**Records for this exercise**

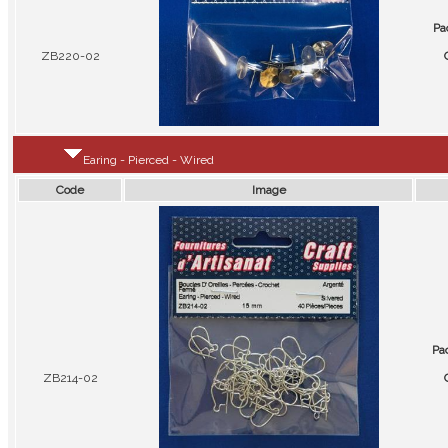
Pa
ZB220-02
Earing - Pierced - Wired
Code
Image
Pa
ZB214-02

**Task to complete**
Can you retype every record above exactly, leaving out the pictures?

**Answer space**
Pa
ZB220-02
Earing - Pierced - Wired
Code
Image
Pa
ZB214-02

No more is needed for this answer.